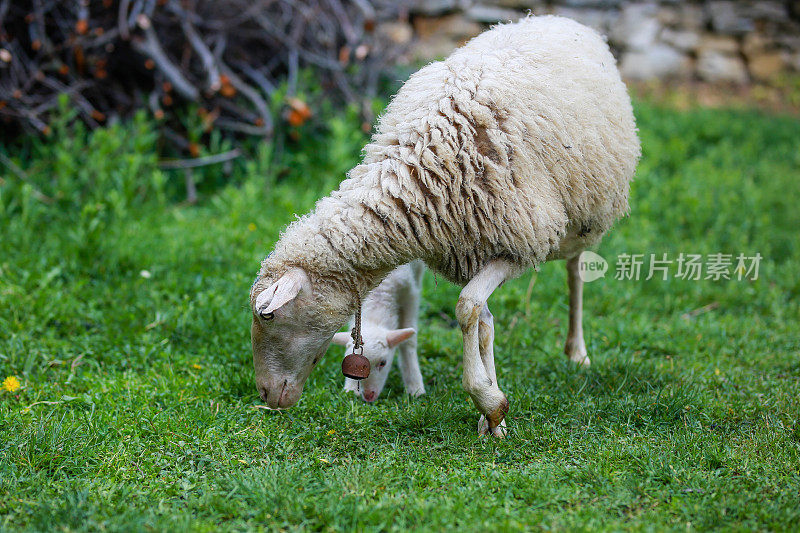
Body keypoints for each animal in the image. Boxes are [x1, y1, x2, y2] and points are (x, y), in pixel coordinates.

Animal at [332, 260, 428, 402]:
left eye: (383, 363)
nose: (368, 396)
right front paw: (351, 389)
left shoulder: (410, 295)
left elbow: (409, 341)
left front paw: (415, 387)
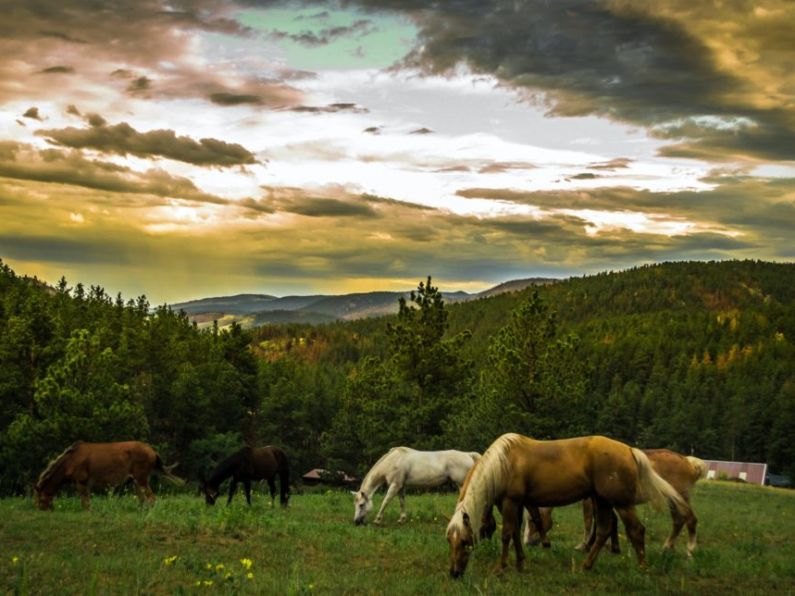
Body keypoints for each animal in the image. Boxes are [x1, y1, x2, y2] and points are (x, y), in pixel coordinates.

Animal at [33, 440, 183, 510]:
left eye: (40, 498)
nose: (41, 509)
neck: (69, 463)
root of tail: (153, 451)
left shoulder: (81, 482)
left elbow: (85, 504)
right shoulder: (84, 484)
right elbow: (86, 502)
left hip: (141, 478)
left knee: (151, 498)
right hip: (135, 481)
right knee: (143, 499)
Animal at [524, 450, 704, 556]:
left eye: (532, 521)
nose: (528, 542)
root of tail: (690, 462)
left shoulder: (590, 500)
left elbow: (590, 522)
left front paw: (585, 545)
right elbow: (610, 521)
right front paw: (611, 547)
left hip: (678, 498)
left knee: (690, 519)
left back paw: (689, 549)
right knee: (679, 520)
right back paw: (668, 547)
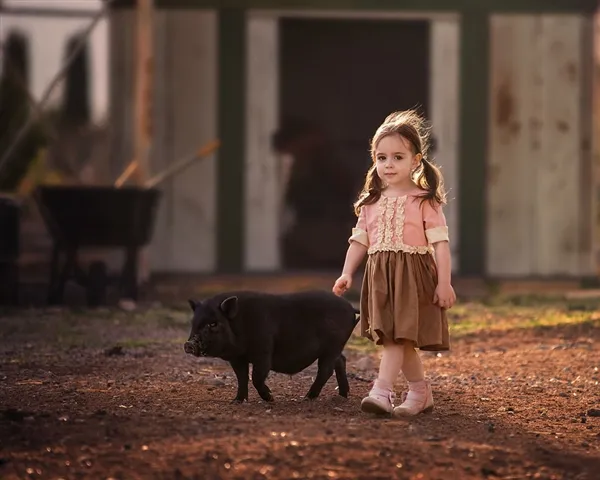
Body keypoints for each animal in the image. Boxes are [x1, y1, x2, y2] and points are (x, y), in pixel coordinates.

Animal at [183, 290, 358, 404]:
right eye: (194, 323)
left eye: (213, 324)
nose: (188, 344)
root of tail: (351, 308)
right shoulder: (237, 358)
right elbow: (242, 377)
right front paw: (237, 401)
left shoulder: (264, 351)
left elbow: (256, 377)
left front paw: (270, 398)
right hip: (334, 349)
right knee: (341, 361)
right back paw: (342, 396)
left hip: (332, 347)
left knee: (326, 370)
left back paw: (307, 398)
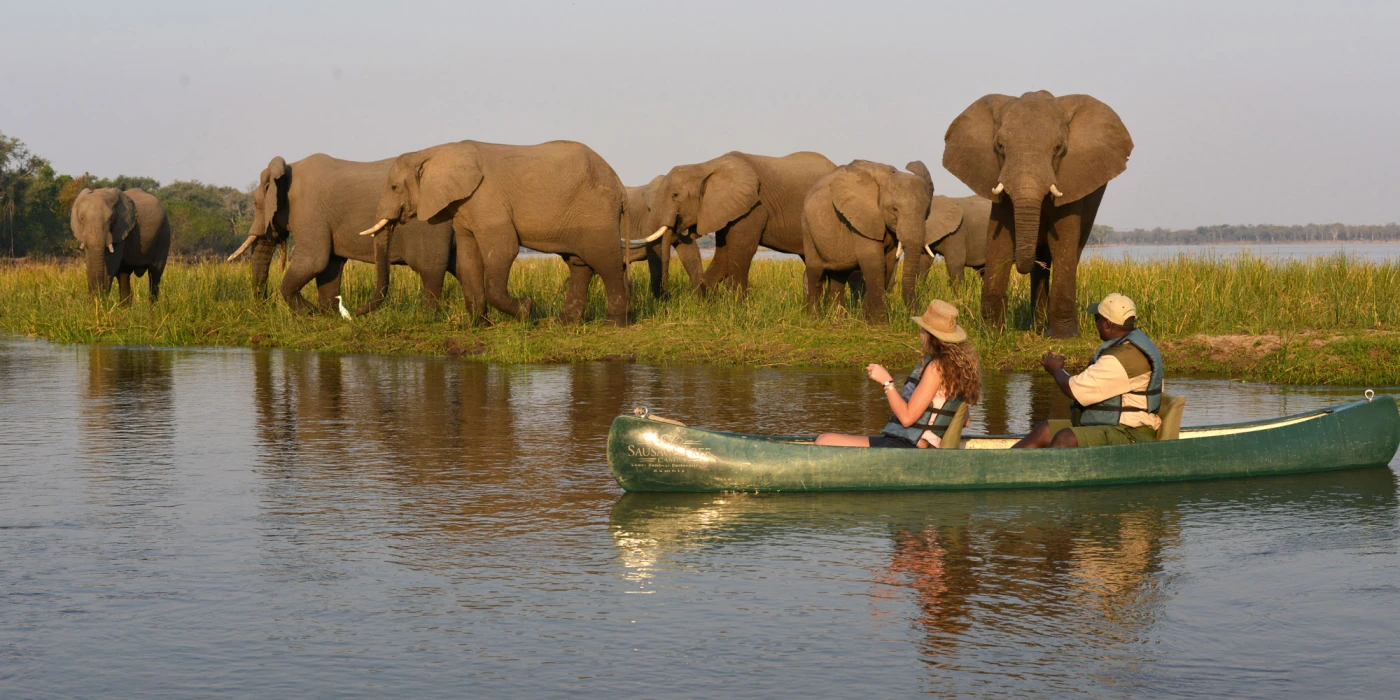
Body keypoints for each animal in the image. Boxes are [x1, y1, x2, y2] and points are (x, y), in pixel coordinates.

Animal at [224, 156, 453, 317]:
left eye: (255, 204)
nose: (262, 308)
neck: (288, 168)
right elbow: (329, 267)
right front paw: (329, 315)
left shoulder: (309, 211)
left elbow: (314, 261)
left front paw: (312, 313)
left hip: (430, 227)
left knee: (430, 269)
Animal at [361, 140, 630, 324]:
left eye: (394, 187)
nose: (356, 312)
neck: (434, 152)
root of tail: (619, 184)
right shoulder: (464, 208)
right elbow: (468, 258)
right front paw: (478, 325)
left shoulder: (486, 200)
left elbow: (503, 250)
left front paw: (526, 310)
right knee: (579, 264)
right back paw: (564, 323)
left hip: (597, 210)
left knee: (606, 262)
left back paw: (614, 324)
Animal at [641, 151, 828, 294]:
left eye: (675, 195)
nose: (667, 294)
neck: (706, 166)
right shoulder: (723, 210)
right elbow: (723, 254)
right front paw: (708, 307)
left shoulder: (753, 208)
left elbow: (742, 250)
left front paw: (737, 308)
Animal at [806, 160, 935, 322]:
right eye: (894, 209)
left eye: (926, 211)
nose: (918, 316)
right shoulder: (862, 219)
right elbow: (873, 260)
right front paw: (878, 323)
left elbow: (889, 263)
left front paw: (865, 320)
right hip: (807, 226)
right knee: (815, 272)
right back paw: (814, 319)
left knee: (839, 275)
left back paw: (838, 319)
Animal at [940, 89, 1125, 336]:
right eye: (1000, 146)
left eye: (1058, 148)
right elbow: (1000, 241)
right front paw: (991, 333)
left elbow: (1063, 243)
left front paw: (1063, 337)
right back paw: (1037, 328)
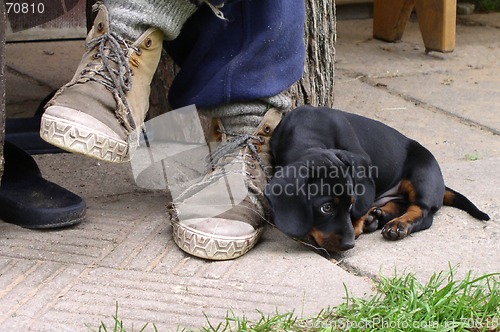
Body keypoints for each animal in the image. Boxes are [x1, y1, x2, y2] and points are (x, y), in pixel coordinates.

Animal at [268, 105, 490, 252]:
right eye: (327, 208)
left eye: (351, 204)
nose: (349, 245)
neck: (308, 128)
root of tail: (442, 185)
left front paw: (358, 224)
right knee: (400, 204)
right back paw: (377, 216)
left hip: (423, 175)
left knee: (423, 213)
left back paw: (397, 225)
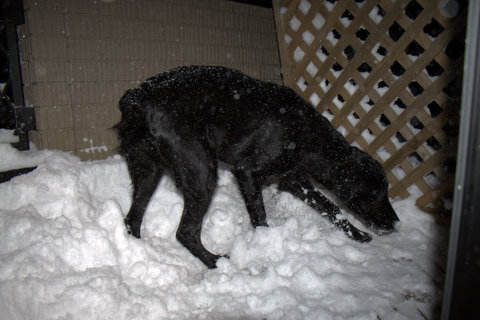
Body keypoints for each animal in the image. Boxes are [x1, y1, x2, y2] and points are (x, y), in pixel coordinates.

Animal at [114, 66, 400, 268]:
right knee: (185, 232)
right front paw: (266, 246)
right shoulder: (247, 172)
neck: (308, 135)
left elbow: (332, 209)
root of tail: (136, 98)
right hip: (202, 171)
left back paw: (139, 254)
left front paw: (358, 234)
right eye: (375, 194)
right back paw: (215, 262)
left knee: (132, 219)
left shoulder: (294, 181)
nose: (396, 223)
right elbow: (260, 217)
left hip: (148, 170)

☆ ☆ ☆ ☆ ☆ ☆ ☆

— What the exercise asks —
Copy each line of the listing that contains the string "nose".

— Exercise solution —
nose: (368, 396)
nose: (41, 509)
nose: (528, 542)
nose: (188, 344)
nose: (262, 308)
nose: (356, 312)
nose: (667, 294)
nose: (918, 316)
nose: (349, 245)
nose: (396, 223)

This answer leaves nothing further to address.